Computer Science and Software Engineering, College of Engineering, University of Canterbury, 20 Kirkwood Ave, Upper Riccarton, Christchurch, 8041, New Zealand.
Radiology Services, Canterbury District Health board, Christchurch, New Zealand.
J Digit Imaging. 2020 Feb;33(1):273-285. doi: 10.1007/s10278-019-00211-5.
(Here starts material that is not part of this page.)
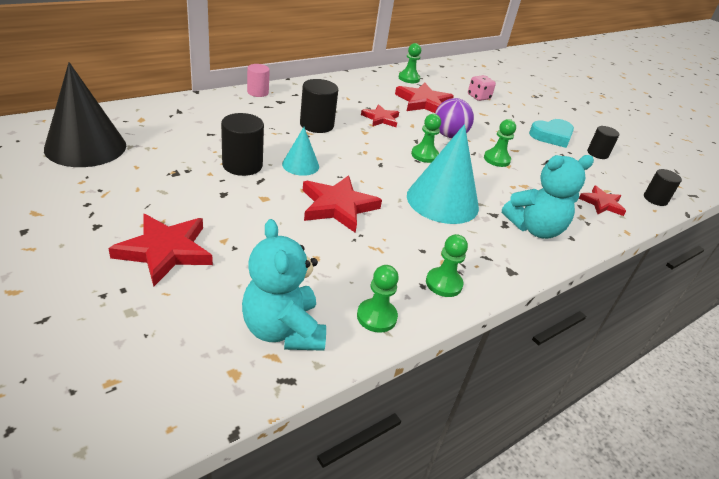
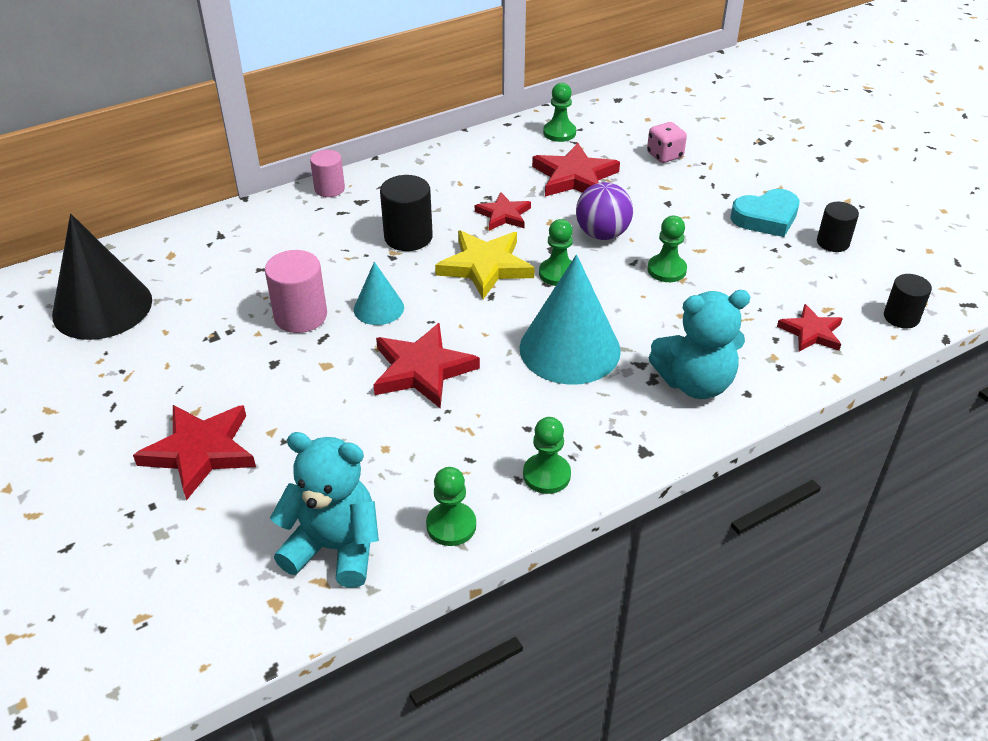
camera: 10 degrees right, 5 degrees up
black cylinder [221,113,264,176] -> pink cylinder [265,250,327,333]
turquoise teddy bear [242,219,326,351] -> turquoise teddy bear turned 120 degrees clockwise [270,432,379,588]
none -> yellow star [435,231,535,299]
Speckle noise reduction algorithms are extensively used in the field of ultrasound image analysis with the aim of improving image quality and diagnostic accuracy. However, significant speckle filtering induces blurring, and this requires the enhancement of features and fine details. We propose a novel framework for both multiplicative noise suppression and robust contrast enhancement and demonstrate its effectiveness using a wide range of clinical ultrasound scans. Our approach to noise suppression uses a novel algorithm based on a convolutional neural network that is first trained on synthetically modeled ultrasound images and then applied on real ultrasound videos. The feature improvement stage uses an improved contrast-limited adaptive histogram equalization (CLAHE) method for enhancing texture features, contrast, resolvable details, and image structures to which the human visual system is sensitive in ultrasound video frames. The proposed CLAHE algorithm also considers an automatic system for evaluating the grid size using entropy, and three different target distribution functions (uniform, Rayleigh, and exponential), and interpolation techniques (B-spline, cubic, and Lanczos-3). An extensive comparative study has been performed to find the most suitable distribution and interpolation techniques and also the optimal clip limit for ultrasound video feature enhancement after speckle suppression. Subjective assessments by four radiologists and experimental validation using three quality metrics clearly indicate that the proposed framework generates superior performance compared with other well-established methods. The processing pipeline reduces speckle effectively while preserving essential information and enhancing the overall visual quality and therefore could find immediate applications in real-time ultrasound video segmentation and classification algorithms.
斑点噪声减少算法在超声图像分析领域得到了广泛的应用,旨在提高图像质量和诊断准确性。然而,显著的斑点滤波会导致模糊,这需要增强特征和精细细节。我们提出了一种新的用于乘法噪声抑制和稳健对比度增强的框架,并使用广泛的临床超声扫描证明了其有效性。我们的噪声抑制方法采用了一种基于卷积神经网络的新算法,该算法首先在合成模型化的超声图像上进行训练,然后应用于真实的超声视频。特征改进阶段使用改进的对比度限制自适应直方图均衡化(CLAHE)方法来增强纹理特征、对比度、可分辨细节和超声视频帧中人类视觉系统敏感的图像结构。所提出的 CLAHE 算法还考虑了一种使用熵自动评估网格大小的系统,以及三种不同的目标分布函数(均匀、瑞利和指数)和插值技术(B 样条、立方和 Lanczos-3)。进行了广泛的比较研究,以找到最适合的分布和插值技术,以及在斑点抑制后进行超声视频特征增强的最佳剪辑限制。四位放射科医生的主观评估和使用三个质量指标的实验验证清楚地表明,与其他成熟的方法相比,所提出的框架具有更好的性能。该处理流水线可以在有效去除斑点的同时保留重要信息,提高整体视觉质量,因此可以在实时超声视频分割和分类算法中立即得到应用。